The developer and maintainer of the ‘plugin’ strongly believes that assignment criteria should be as simple as possible to understand for students for maximum efficiency. From experience, I can vouch for this as well. When setting up the activity, you are asked to create a set of ‘Yes/No’ criteria e.g. the essay has a title. Students (in my case 11-18 years old) find it easy to understand and I also find that it helps them assess their own work. The criteria are usually quite easy to setup if you had a mark scheme to start off with. I usually have between 10 and 15 criteria depending on the task, but I don’t think there is a limit to the number of criteria you can set. Once the criteria have been set you are ready to go.




The great…

Peer assessment is awesome!

When doing my PGCE I remember colleagues telling me “how much time you can save getting students to peer mark”. While this may be true to some extent in some situations, I don’t believe this is the case. However, students can really benefit from it as they get an even greater understanding of the task at hand.

Peer assessment can now be done at home, properly

I lack time to do this kind of work in lessons, but I find this to be a very meaningful homework. As long as you explain the criteria thoroughly -I often define the criteria with my students, guiding them to choose the ones I had  pre-defined prior to starting the task, and adding their own – students will be just fine doing the peer reviewing at home. Though my area of expertise is 11-18 olds, I am pretty sure that this type of peer review would be suitable to students of a much younger age, such as middle/upper Key Stage 2.

Students are asked to give constructive comments

When all criteria have been checked by a student, they are then asked to write a comment on their peer’s work. This part is the most challenging for students, but also the most rewarding. I usually give them a minimum of words to write and a few ideas.

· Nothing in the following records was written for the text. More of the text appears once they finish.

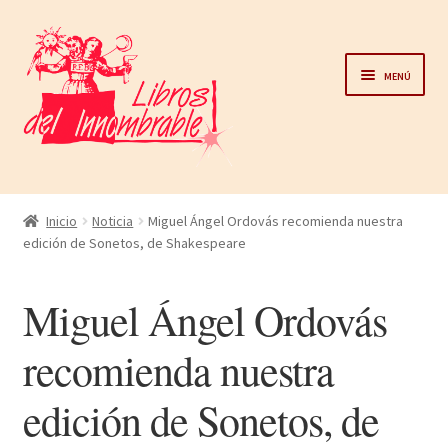
Ir
Ir
a
al
Menú
la
contenido
navegación
Home
Inicio
Noticia
Miguel Ángel Ordovás recomienda nuestra
edición de Sonetos, de Shakespeare
Catálogo
Miguel Ángel Ordovás
Noticias
recomienda nuestra
Autores
edición de Sonetos, de
Sobre nosotros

The most able students usually have no problems finding ideas of their own, but I find that less able students benefit from having set phrases (I have a web page set up for that) that they can use and ‘fill-in’ really helps.

Some of the work is done for you

I said earlier in my post that peer assessment does not really save time, well it does a bit, let me explain. Say student A has their work reviewed by student B, student C and student D. If Students B, C and D all ‘agree’ on their review (i.e. they all ticked the same boxes), then there is a good chance that their review is accurate and you can then only ‘scan’ the work, looking for missing pieces. This might shave off only a couple of minutes per student, but that quickly adds up to an hour if you have a big class 🙂

Lots of support

The creator and maintainer has really made an effort to document and provide support for his work (videos, etc.). This is to be noticed and is much appreciated.

… and the could be (will be?) great

Groups are not yet supported

I share all but one of my Moodle courses with colleagues, and while it is great for sharing resources and our workload, peer assessment should really happen within the same teaching group (in my opinion anyway). One workaround that I have found is to make as many copies of one assignment as there are teaching groups in my courses and make each copy available to one group only. This is not perfect by any means but allows me to use this great plugin which would otherwise be useless to me.

Teacher cannot assign work to be reviewed by particular students

I teach in an all inclusive school, and while I have a great time in the classroom, differentiation can be challenging. I have some very able students and some students who need more support. Sometimes, I would like to be able to assign particular assignments to particular students so that everyone can benefit from the task as much as possible. The solution described above (using groupings) allows for this to happen to some extent but is cumbersome to maintain.

Labels are not supported

It would be great if criteria could be ‘grouped’ together, unfortunately this is not yet supported.

In short…

I love this assignment type, use it all of the time and really think that my students have benefited from it a great deal. A million thanks to the developer!